Exploratory Landscape Analysis (ELA) provides numerical features for characterizing black-box optimization problems. In high-dimensional settings, however, ELA suffers from sparsity effects, high estimator variance, and the prohibitive cost of computing several feature classes. Dimensionality reduction has therefore been proposed as a way to make ELA applicable in such settings, but it remains unclear whether features computed in reduced spaces still reflect intrinsic properties of the original landscape. In this work, we investigate the robustness of ELA features under dimensionality reduction via Random Gaussian Embeddings (RGEs). Starting from the same sampled points and objective values, we compute ELA features in projected spaces and compare them to those obtained in the original search space across multiple sample budgets and embedding dimensions. Our results show that linear random projections often alter the geometric and topological structure relevant to ELA, yielding feature values that are no longer representative of the original problem. While a small subset of features remains comparatively stable, most are highly sensitive to the embedding. Moreover, robustness under projection does not necessarily imply informativeness, as apparently robust features may still reflect projection-induced artifacts rather than intrinsic landscape characteristics.

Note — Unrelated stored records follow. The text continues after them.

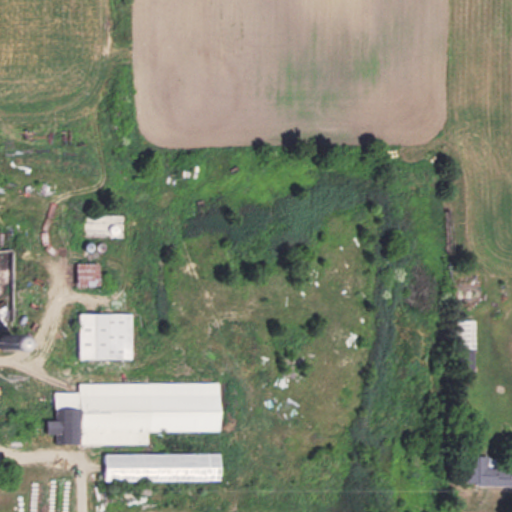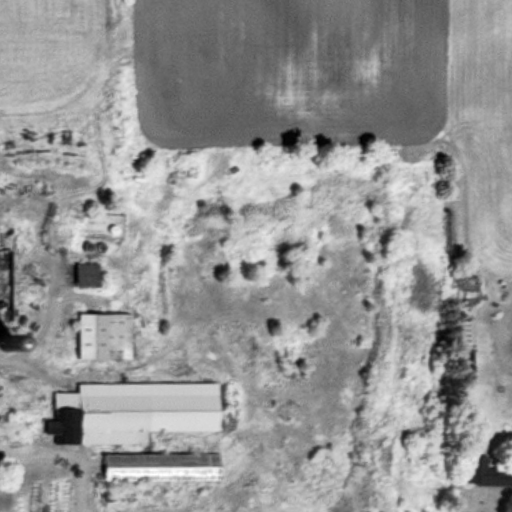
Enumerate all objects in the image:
building: (89, 272)
building: (6, 286)
road: (40, 322)
building: (106, 333)
building: (134, 409)
road: (59, 459)
building: (164, 464)
building: (487, 471)
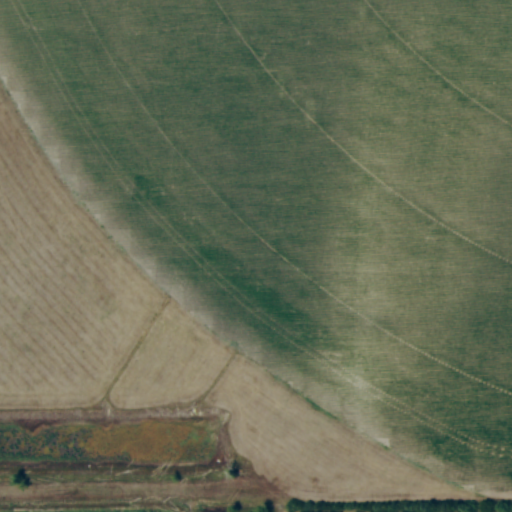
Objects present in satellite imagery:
crop: (305, 192)
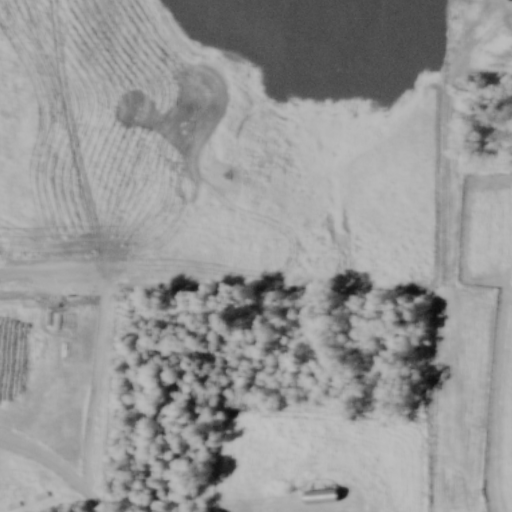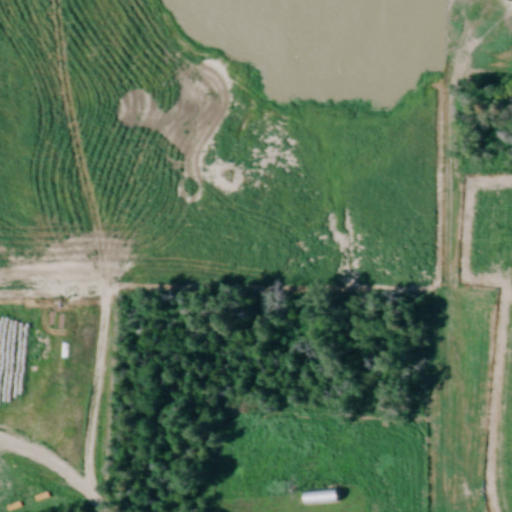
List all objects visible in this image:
building: (319, 496)
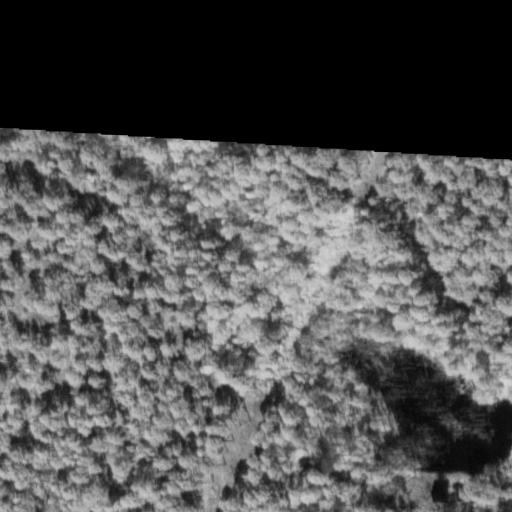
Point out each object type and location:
road: (68, 119)
road: (145, 126)
road: (333, 135)
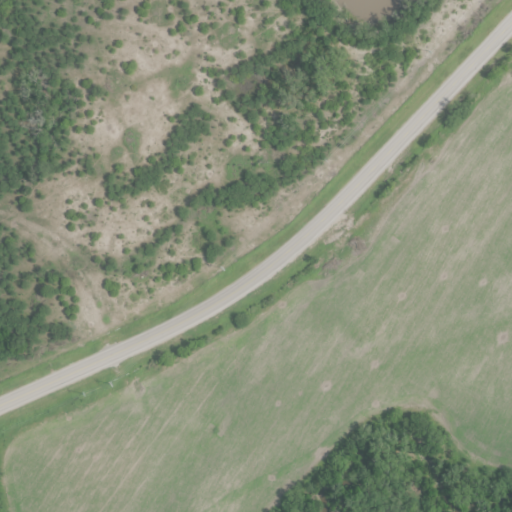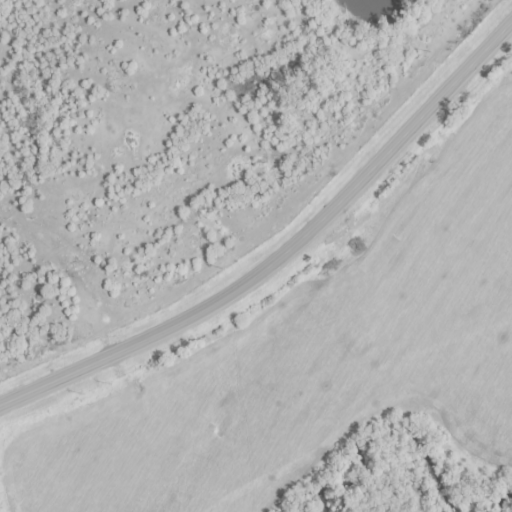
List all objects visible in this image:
road: (283, 253)
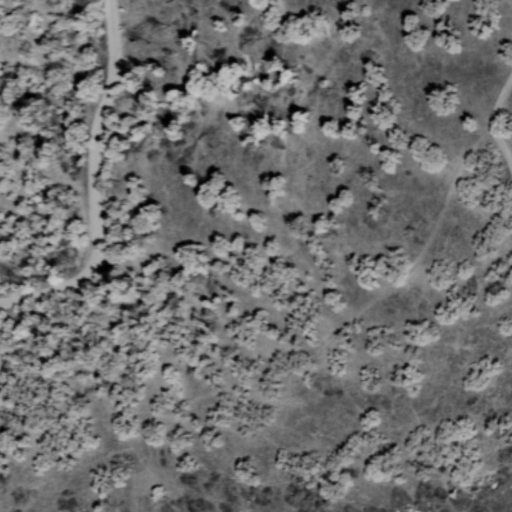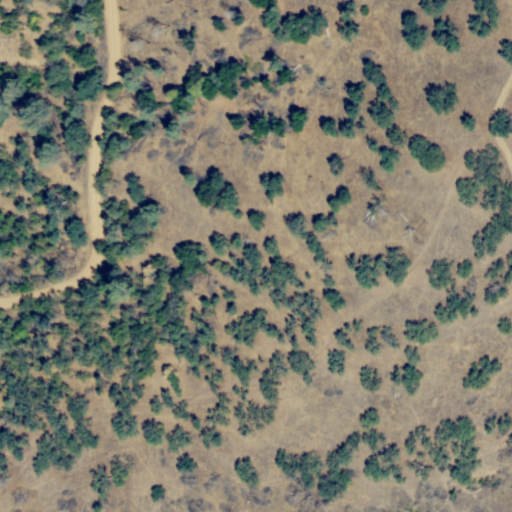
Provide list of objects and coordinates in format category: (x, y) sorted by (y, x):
road: (498, 118)
road: (96, 173)
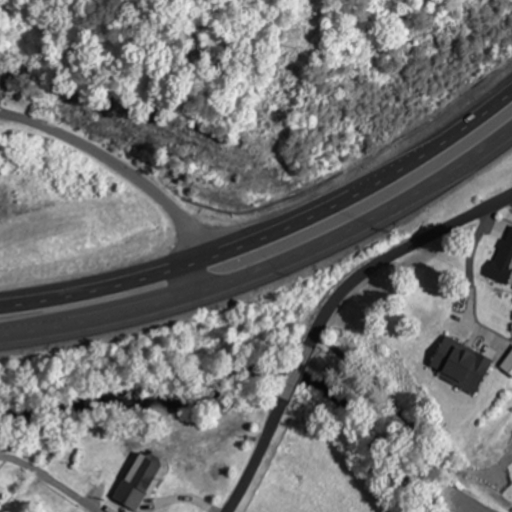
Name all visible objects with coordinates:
building: (1, 71)
road: (129, 178)
road: (271, 225)
building: (500, 262)
road: (270, 271)
park: (510, 298)
road: (321, 309)
building: (416, 319)
building: (506, 363)
building: (510, 433)
building: (80, 464)
building: (135, 481)
building: (0, 495)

翻译：探索性景观分析（ELA）为刻画黑箱优化问题提供数值特征。然而在高维场景下，ELA面临稀疏效应、估计量方差大以及计算若干特征类别的极高成本等问题。因此，降维被提出作为使ELA适用于此类场景的手段，但尚不明确的是，在降维空间中计算的特征是否仍能反映原始景观的内在属性。本研究通过随机高斯嵌入（RGE）考察ELA特征在降维下的鲁棒性。我们从相同的采样点和目标值出发，在投影空间中计算ELA特征，并在多个样本预算和嵌入维度下将其与原始搜索空间中获得的特征进行比较。结果表明，线性随机投影常会改变与ELA相关的几何和拓扑结构，导致特征值不再代表原始问题。虽然少数特征保持相对稳定，但多数特征对嵌入高度敏感。此外，投影下的鲁棒性未必意味着信息性，因为看似鲁棒的特征仍可能反映投影引入的伪影，而非内在的景观特征。